Auch montieren wir einen Ventilator, schliesslich haben wir keine Klimaanlage. Weiter reissen wir die ganze Innenverkleidung heraus. Das hässliche Militärolive soll möglichst verschwinden. Wir isolieren die ganze Kabine mit Extremisolator. Diese Isolation hat nicht nur einen Effekt auf das Klima, sondern auch auf die Geräusche, die deutlich abnehmen. Die Isolation baue ich mit meinem Bruder einen Tag vor der Abreise ein. Dazu arbeiten wir von 06.30 Uhr bis fast um Mitternacht.

Heckplattform und Staukästen

Heckplattform: Hier kommen die Velos der Kids hin.
6. Juli 2011: Der Leiterrahmen unseres Ivecos überragt den Koffer um knapp einen halben Meter. Um diesen Platz nicht zu verschenken, bauen wir direkt auf den Rahmen ein Riffelblechboard. Durch die gestanzten Löcher lassen sich Gurten schlaufen, so dass wir alles Mögliche darauf befestigen können. Für ein gemütliches Frühstück reicht der Platz allerdings nicht...
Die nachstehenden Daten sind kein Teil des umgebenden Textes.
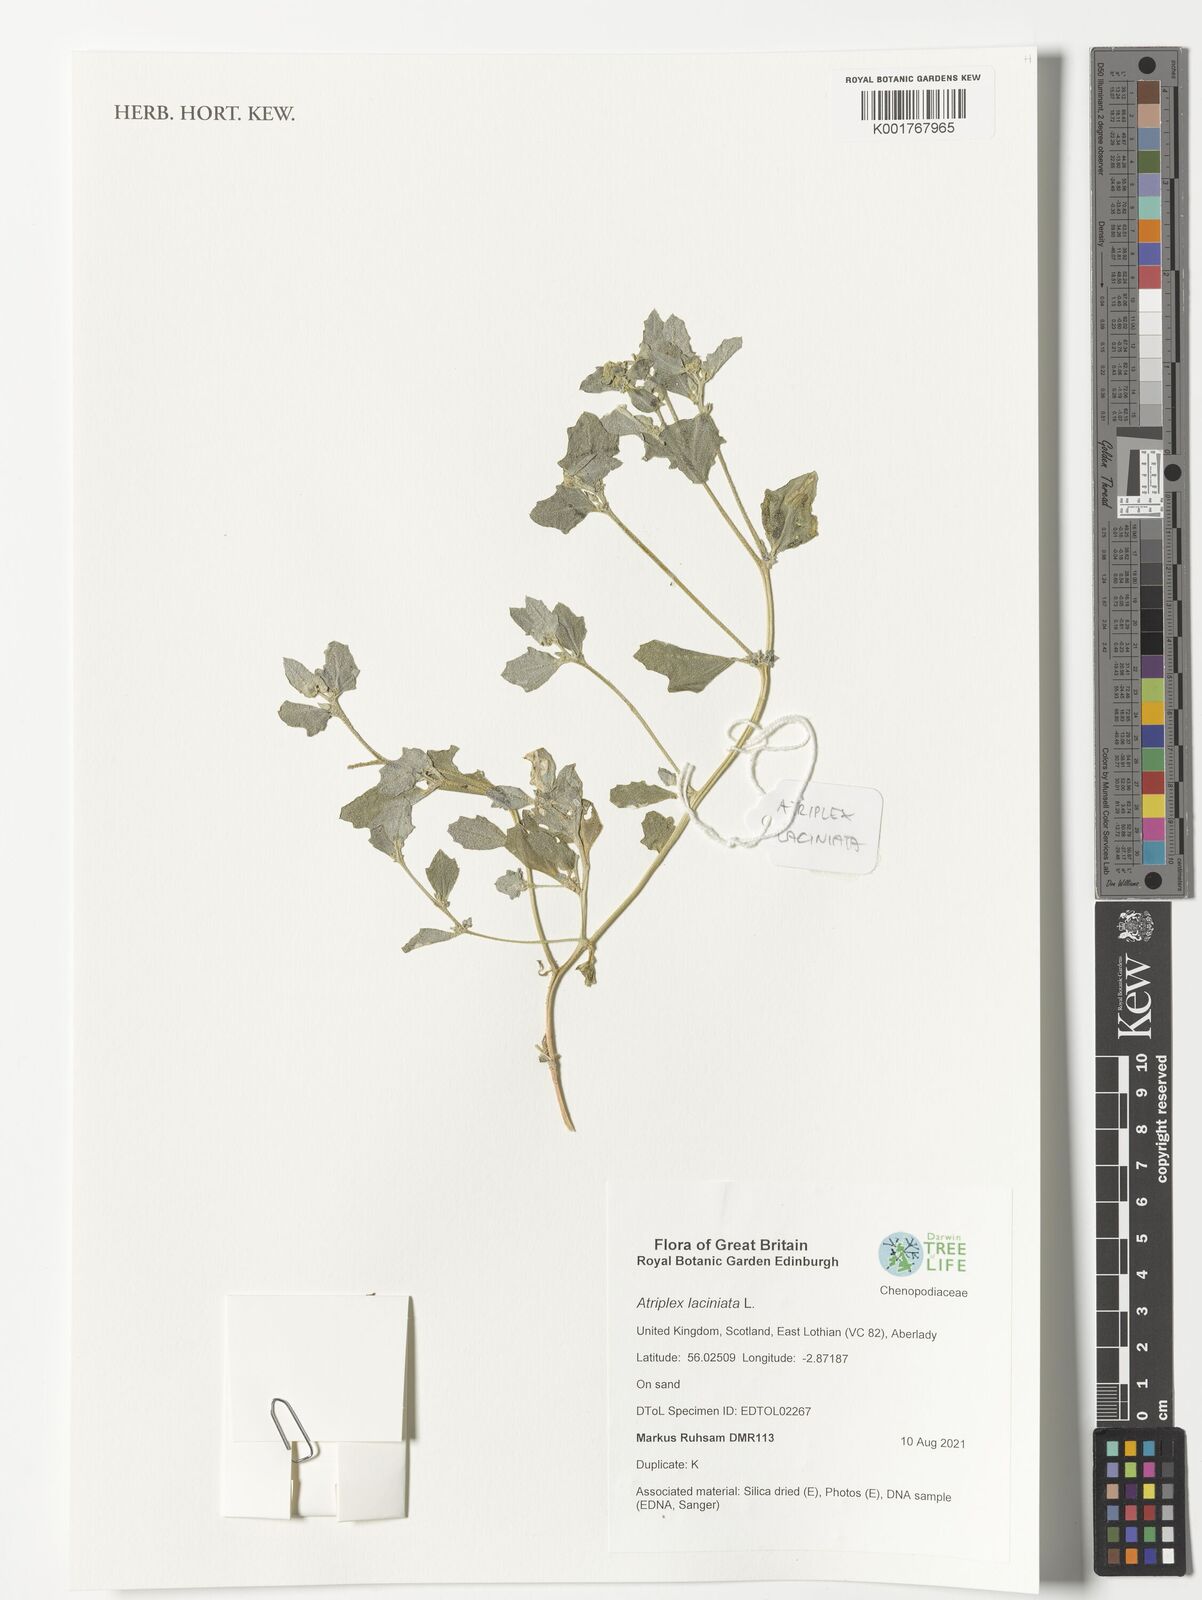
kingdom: Plantae
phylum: Tracheophyta
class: Magnoliopsida
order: Caryophyllales
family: Amaranthaceae
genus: Atriplex
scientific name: Atriplex laciniata
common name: Frosted orache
Wir montieren einen Staukasten für Werkzeug, Grill und weiteres unsauberes Zeugs. Den Kasten gehört original zum LKW, wir haben ihn leicht angepasst und wieder montiert. Weiter lassen wir einen Kasten für unsere zwei 11kg-Gasflaschen bauen. Ganz hinten werden noch zwei abschliessbare Körbe für 20-Liter-Kanister angebaut. Man weiss ja nie…
Nach der Beschriftung schaut er schon richtig fertig aus.